Several projects in Europe and the United States have amassed DNA from huge numbers of people and coupled the data with clinical information to search for links between genetic mutations and diseases and traits. But these studies have so far looked for common genetic markers, not the very rare variants that can have a much larger influence on disease risk. And not all of these studies are sharing the DNA results with participants.
To find rare disease variants and integrate patients’ DNA results into health care, Geisinger Health Care System in Danville, Pennsylvania, and Regeneron Pharmaceuticals in Tarrytown, New York, sequenced the exome—the 1% of the human genome that codes for proteins—of 50,726 Geisinger patients. The volunteers—mostly rural Pennsylvanians, 98% of whom had European ancestry and a median age of 61 years—had agreed to share their electronic medical records for a long-term health study.
Like previous studies, the researchers found that most individuals had a few mutations that likely disable one copy of a gene—there was a median of 21 rare predicted “loss of function” variants per person. Some are potentially of medical interest because the analysis of the patient medical records suggest that they influence some blood marker or other trait associated with a disease.
And 3.5% of participants, slightly more than the 2% expected based on smaller studies, had mutations in 76 genes that are clearly linked to disease, such as the BRCA1 breast cancer risk gene and others for heart disease, the team reports today in Science. These individuals are being informed of those results so they can adjust their health care if needed. “They’re things that are potentially life threatening,” says Michael Murray, director of clinical genomics for Geisinger.
The researchers then dug deeper into the clinical impact of three genes already known to contribute to abnormally high cholesterol levels, which can make a person prone to heart attacks and strokes at an early age. As expected, the 229 people with these variants for the disorder familial hypercholesterolemia had high “bad” cholesterol and were more likely than the average person to have had coronary artery disease. But only 58% were on statins, the standard drug for this disease, and fewer than half of these patients were getting an appropriate dose, the team reports in a second paper in Science.

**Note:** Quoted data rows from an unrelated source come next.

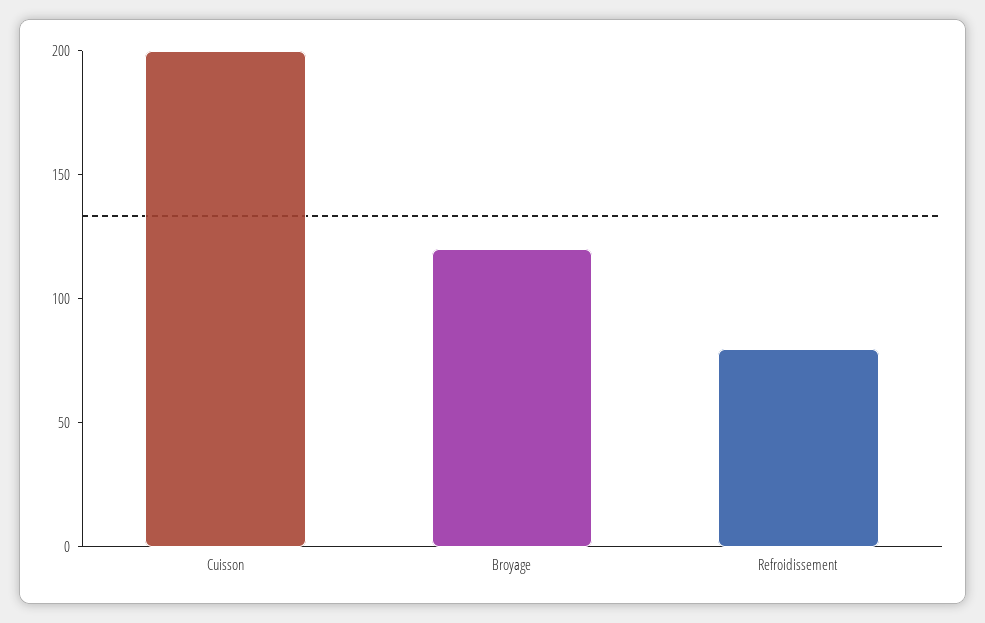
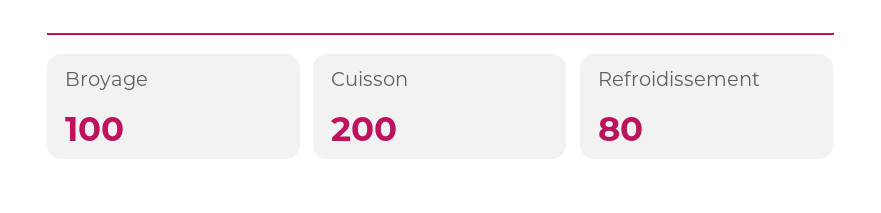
  {
    "Cuisson": 200,
-   "Broyage": 120,
+   "Broyage": 100,
    "Refroidissement": 80
  }

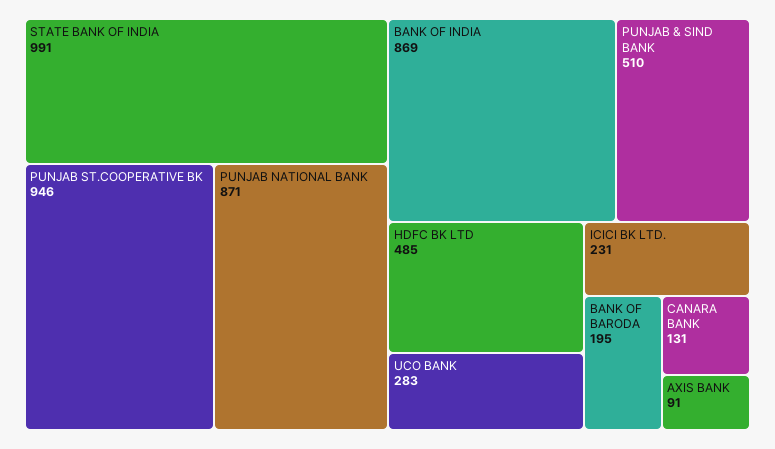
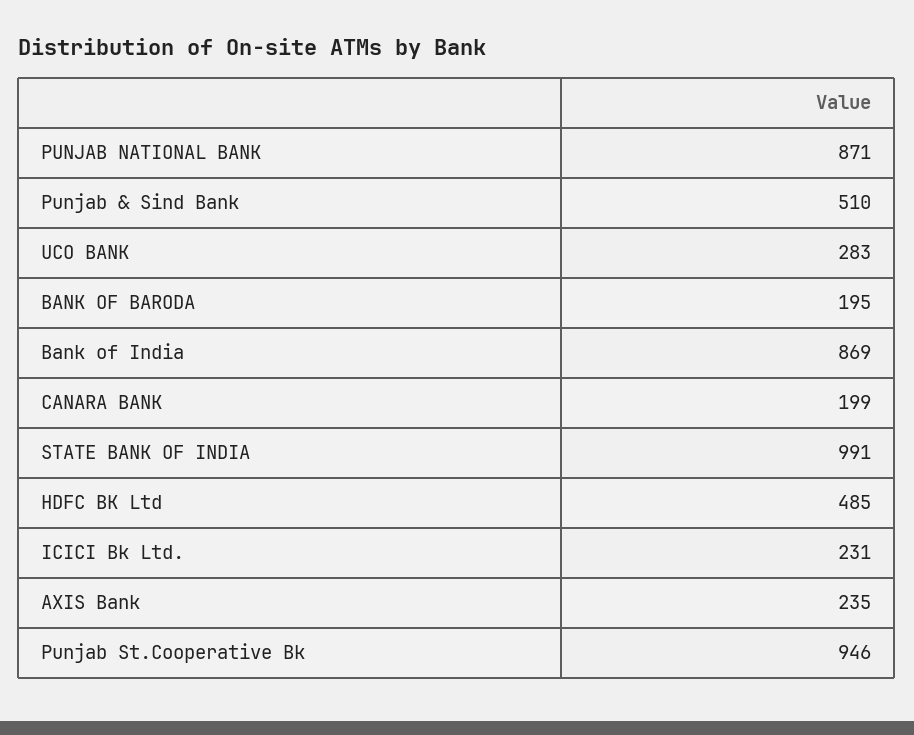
  {
    "STATE BANK OF INDIA": 991,
    "PUNJAB ST.COOPERATIVE BK": 946,
    "PUNJAB NATIONAL BANK": 871,
    "BANK OF INDIA": 869,
    "PUNJAB & SIND BANK": 510,
    "HDFC BK LTD": 485,
    "UCO BANK": 283,
    "ICICI BK LTD.": 231,
    "BANK OF BARODA": 195,
-   "CANARA BANK": 131,
+   "CANARA BANK": 199,
-   "AXIS BANK": 91
+   "AXIS BANK": 235
  }

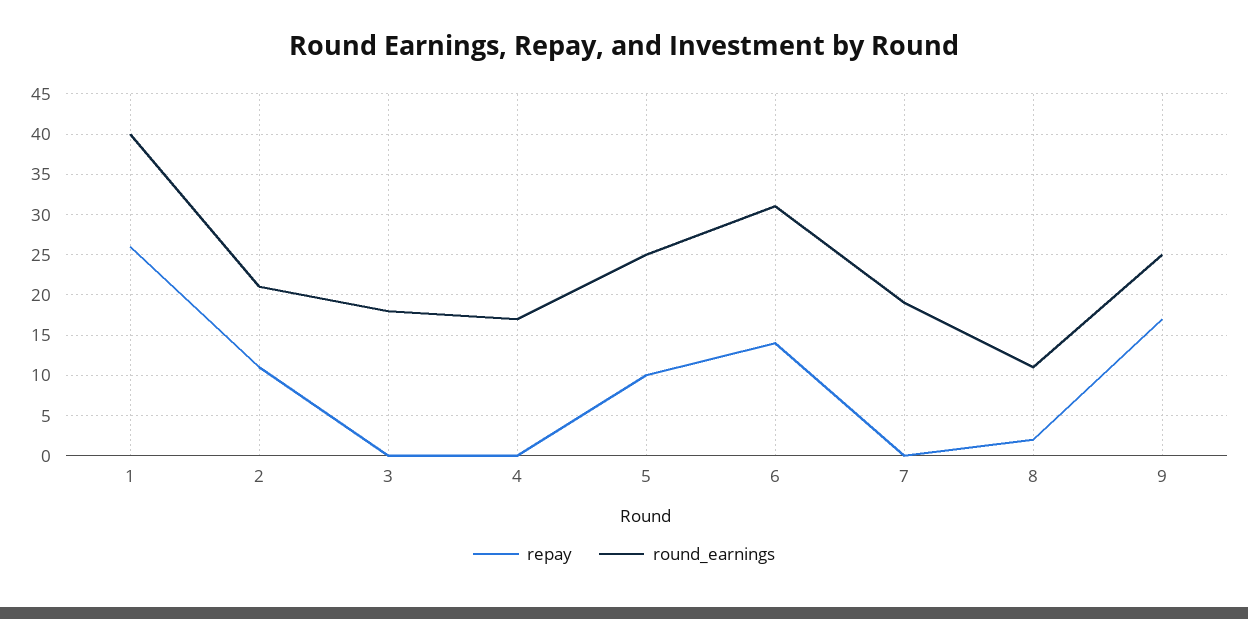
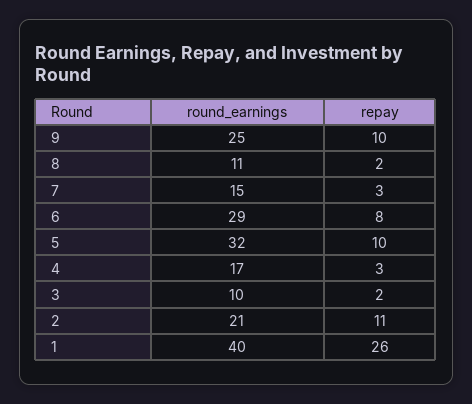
  {
    "repay": {
      "1": 26,
      "2": 11,
-     "3": 0,
+     "3": 2,
-     "4": 0,
+     "4": 3,
      "5": 10,
-     "6": 14,
+     "6": 8,
-     "7": 0,
+     "7": 3,
      "8": 2,
-     "9": 17
+     "9": 10
    },
    "round_earnings": {
      "1": 40,
      "2": 21,
-     "3": 18,
+     "3": 10,
      "4": 17,
-     "5": 25,
+     "5": 32,
-     "6": 31,
+     "6": 29,
-     "7": 19,
+     "7": 15,
      "8": 11,
      "9": 25
    }
  }

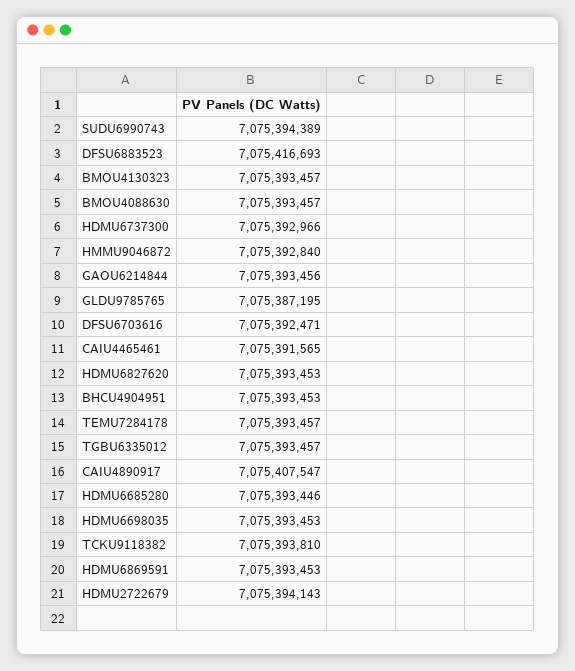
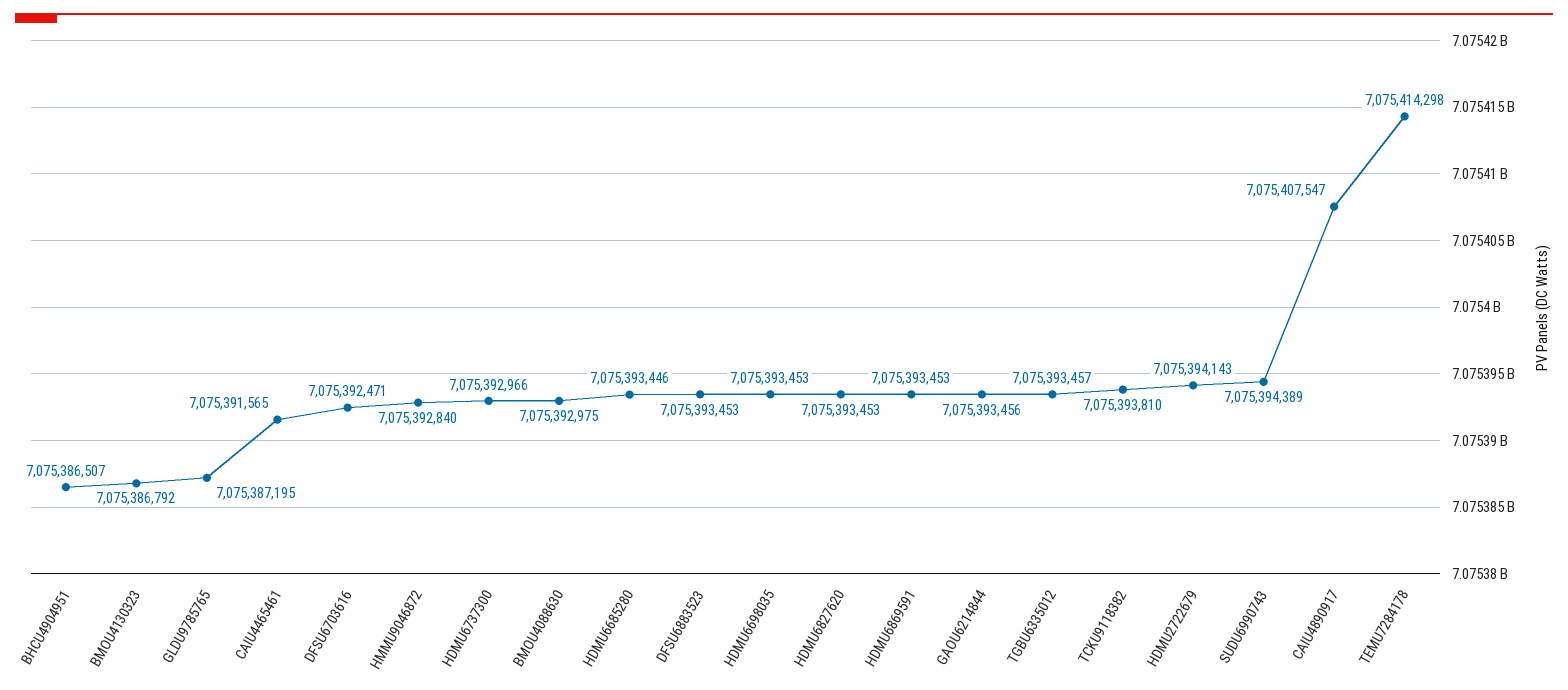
  {
    "SUDU6990743": 7075394389,
-   "DFSU6883523": 7075416693,
+   "DFSU6883523": 7075393453,
-   "BMOU4130323": 7075393457,
+   "BMOU4130323": 7075386792,
-   "BMOU4088630": 7075393457,
+   "BMOU4088630": 7075392975,
    "HDMU6737300": 7075392966,
    "HMMU9046872": 7075392840,
    "GAOU6214844": 7075393456,
    "GLDU9785765": 7075387195,
    "DFSU6703616": 7075392471,
    "CAIU4465461": 7075391565,
    "HDMU6827620": 7075393453,
-   "BHCU4904951": 7075393453,
+   "BHCU4904951": 7075386507,
-   "TEMU7284178": 7075393457,
+   "TEMU7284178": 7075414298,
    "TGBU6335012": 7075393457,
    "CAIU4890917": 7075407547,
    "HDMU6685280": 7075393446,
    "HDMU6698035": 7075393453,
    "TCKU9118382": 7075393810,
    "HDMU6869591": 7075393453,
    "HDMU2722679": 7075394143
  }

The results suggest that it may make sense to screen the entire population for these cholesterol-raising variants, says cardiovascular disease geneticist Daniel Roden of Vanderbilt University in Nashville, Tennessee. “There’s a huge amount of interest in identifying these people.”
One limitation of the study is that it didn’t nail down any new disease genes that could lead to drug targets. That’s because the gene-disabling variants were rare—often found in only one or two individuals—and it takes more to make a statistically significant connection with a disease risk. “Even with 50,000, the numbers are very, very small,” Roden says.
Firming up the role, if any, of these variants will take approaches such as a precision medicine study championed by President Barack Obama that aims to enroll at least 1 million volunteers, and the Department of Veterans Affairs’s Million Veteran Program. These projects will also help fill out the role of rare disease variants in minorities—people missing from the current study.